Starting at the line that contains "right elbow: (494, 77)", restate each line word for word through the final line of the data, keeping both ends.

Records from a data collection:
== Segment start ==
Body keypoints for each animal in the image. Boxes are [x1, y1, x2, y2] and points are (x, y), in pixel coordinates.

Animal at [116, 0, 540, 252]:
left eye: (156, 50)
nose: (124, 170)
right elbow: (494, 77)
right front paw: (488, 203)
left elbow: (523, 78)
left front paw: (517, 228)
== Segment end ==
EXERCISE SOLUTION —
right elbow: (494, 77)
right front paw: (488, 203)
left elbow: (523, 78)
left front paw: (517, 228)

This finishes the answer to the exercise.